▶ [Task details] The full listing should be set down again precisely.

▶ [Data to examine]

+ + + +

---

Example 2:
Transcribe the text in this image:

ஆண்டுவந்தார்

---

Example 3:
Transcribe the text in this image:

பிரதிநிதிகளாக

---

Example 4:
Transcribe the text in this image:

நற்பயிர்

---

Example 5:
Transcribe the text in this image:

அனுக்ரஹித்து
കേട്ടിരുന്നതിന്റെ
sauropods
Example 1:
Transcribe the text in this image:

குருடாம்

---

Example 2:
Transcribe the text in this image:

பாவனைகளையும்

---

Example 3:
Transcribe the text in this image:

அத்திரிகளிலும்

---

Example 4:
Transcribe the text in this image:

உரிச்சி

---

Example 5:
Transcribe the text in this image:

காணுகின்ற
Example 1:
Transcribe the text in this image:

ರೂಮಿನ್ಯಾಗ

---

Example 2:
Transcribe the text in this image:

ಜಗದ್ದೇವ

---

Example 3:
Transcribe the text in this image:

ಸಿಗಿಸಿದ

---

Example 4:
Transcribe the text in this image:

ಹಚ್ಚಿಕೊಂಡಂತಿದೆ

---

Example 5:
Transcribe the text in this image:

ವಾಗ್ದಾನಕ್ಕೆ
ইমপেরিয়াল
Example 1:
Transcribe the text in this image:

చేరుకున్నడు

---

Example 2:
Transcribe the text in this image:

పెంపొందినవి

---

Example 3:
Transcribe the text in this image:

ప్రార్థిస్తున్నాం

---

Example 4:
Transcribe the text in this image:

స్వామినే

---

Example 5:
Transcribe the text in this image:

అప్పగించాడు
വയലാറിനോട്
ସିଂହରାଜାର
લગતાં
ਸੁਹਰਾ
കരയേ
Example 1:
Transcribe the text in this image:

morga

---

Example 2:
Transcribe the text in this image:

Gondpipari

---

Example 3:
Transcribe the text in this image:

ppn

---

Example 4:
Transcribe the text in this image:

+ + + +

▶ [Your response]
---

Example 2:
Transcribe the text in this image:

ஆண்டுவந்தார்

---

Example 3:
Transcribe the text in this image:

பிரதிநிதிகளாக

---

Example 4:
Transcribe the text in this image:

நற்பயிர்

---

Example 5:
Transcribe the text in this image:

அனுக்ரஹித்து
കേട്ടിരുന്നതിന്റെ
sauropods
Example 1:
Transcribe the text in this image:

குருடாம்

---

Example 2:
Transcribe the text in this image:

பாவனைகளையும்

---

Example 3:
Transcribe the text in this image:

அத்திரிகளிலும்

---

Example 4:
Transcribe the text in this image:

உரிச்சி

---

Example 5:
Transcribe the text in this image:

காணுகின்ற
Example 1:
Transcribe the text in this image:

ರೂಮಿನ್ಯಾಗ

---

Example 2:
Transcribe the text in this image:

ಜಗದ್ದೇವ

---

Example 3:
Transcribe the text in this image:

ಸಿಗಿಸಿದ

---

Example 4:
Transcribe the text in this image:

ಹಚ್ಚಿಕೊಂಡಂತಿದೆ

---

Example 5:
Transcribe the text in this image:

ವಾಗ್ದಾನಕ್ಕೆ
ইমপেরিয়াল
Example 1:
Transcribe the text in this image:

చేరుకున్నడు

---

Example 2:
Transcribe the text in this image:

పెంపొందినవి

---

Example 3:
Transcribe the text in this image:

ప్రార్థిస్తున్నాం

---

Example 4:
Transcribe the text in this image:

స్వామినే

---

Example 5:
Transcribe the text in this image:

అప్పగించాడు
വയലാറിനോട്
ସିଂହରାଜାର
લગતાં
ਸੁਹਰਾ
കരയേ
Example 1:
Transcribe the text in this image:

morga

---

Example 2:
Transcribe the text in this image:

Gondpipari

---

Example 3:
Transcribe the text in this image:

ppn

---

Example 4:
Transcribe the text in this image:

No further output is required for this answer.